The days leading up to THE DAY I found out that I’m pregnant I was thinking maybe, maybe not. Am I? Am I not? And I dare not hope I am just in case I’m not, and I dare not think I’m not because of course I am, it’s science!
So all of those back and forth emotions culminated when I received a call from the nurse with a positive blood test.
I laughed and cried and was in so much shock the news just didn’t sink in.
But then I slept.
And when I woke up, I felt pregnant.
Like, even though it’s not at all possible or scientific, I felt the baby in my belly. I felt protective and very aware that I was now a miraculous construction site. And I felt like a mom again (this is the weird one, because I never stopped being a mom to Josie???).
Then I made an important decision: I chose to really live it all.
From now until MAY I will:
- Embrace the good and the bad of pregnancy: Crying at the drop of a hat? Feeling extra hungry or tired? Right on. Nauseous? I guess.
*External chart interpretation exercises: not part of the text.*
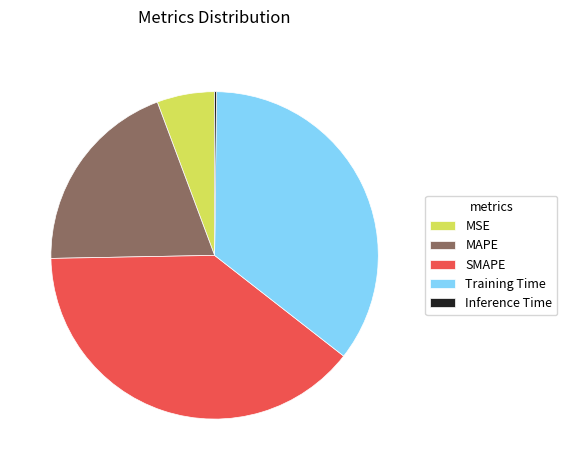

True or false: MSE accounts for 1% of the total.

False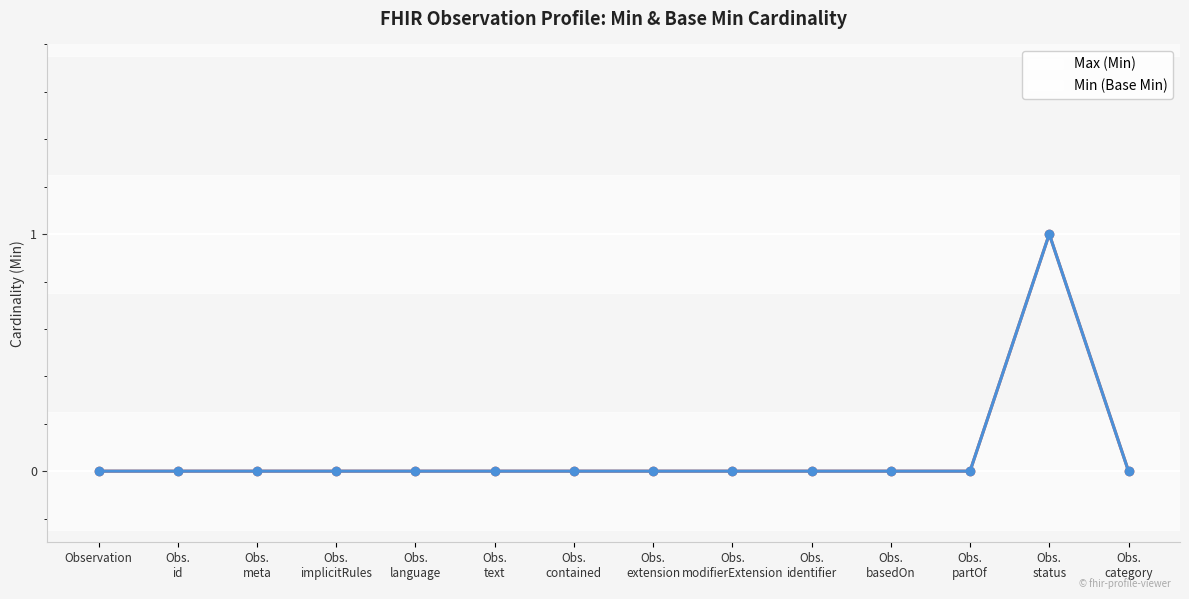

Is this an area chart (filled region under the line)?

No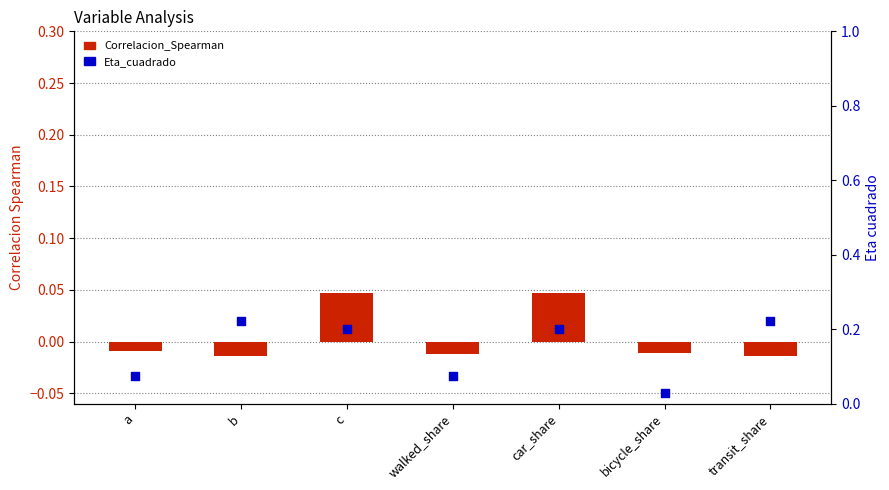

At how many categories does at least one series exceed 0?

7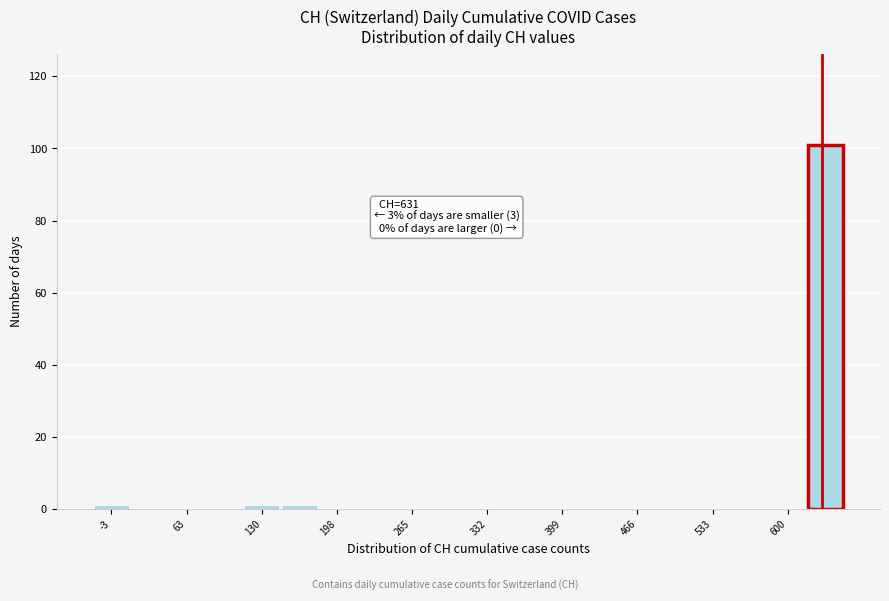

Around what value on the x-axis is the tallest bar? Give the approximate position of its centre, as read against the axis.

630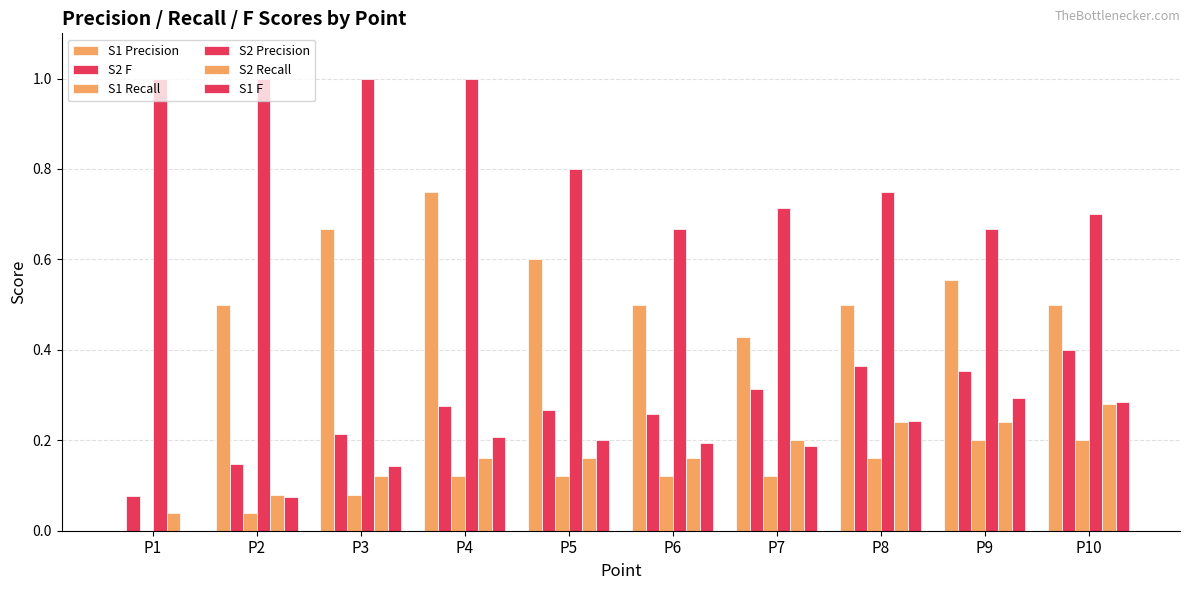

How many groups of bars are there?

10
Remembering how amazing it is that I’m growing a human? Yes. Always yes.
- Give myself grace in fatigue: Being pregnant isn’t the only thing we’ve got going on in our lives! We’ve recently moved into a new house, my full-time job, an impending job-change for Ryan, family and friends. And most importantly, we’ve got Josie and a marriage to focus on! So I’ll forgive myself every night when I’m in bed by 8 because I’ve given all I’ve got to a growing baby and all of the above.
- Love my body: Even though I know that I’ll just feel and look chubby the first several months before the cute bump comes. Even though my workouts won’t be as satisfying as before, if I can even
muster up the energy to work out at all. Even though I will pee more often than I thought humanly possible and shower way less than socially acceptable. I’m a baby-growing goddess.
These declarations are just as important as the diet change, the gender reveal and packing the hospital bags. This is self-care at its most impactful – in the body, mind, and spirit. And self-care not just for my sake, but for the sake of those closest to me. And for the sake of the one who is growing in my belly.